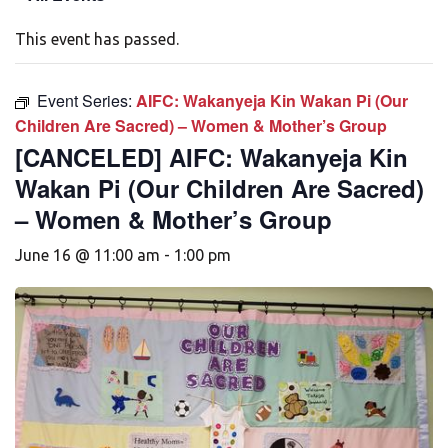
This event has passed.
Event Series:
AIFC: Wakanyeja Kin Wakan Pi (Our
Children Are Sacred) – Women & Mother’s Group
[CANCELED] AIFC: Wakanyeja Kin
Wakan Pi (Our Children Are Sacred)
– Women & Mother’s Group
June 16 @ 11:00 am
-
1:00 pm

______________________________

§ EXERCISE AIM: For each line in the records that holds "Children", show that line as it stands.

§ ANSWER TO THE EXERCISE:
Children Are Sacred) – Women & Mother’s Group
Wakan Pi (Our Children Are Sacred)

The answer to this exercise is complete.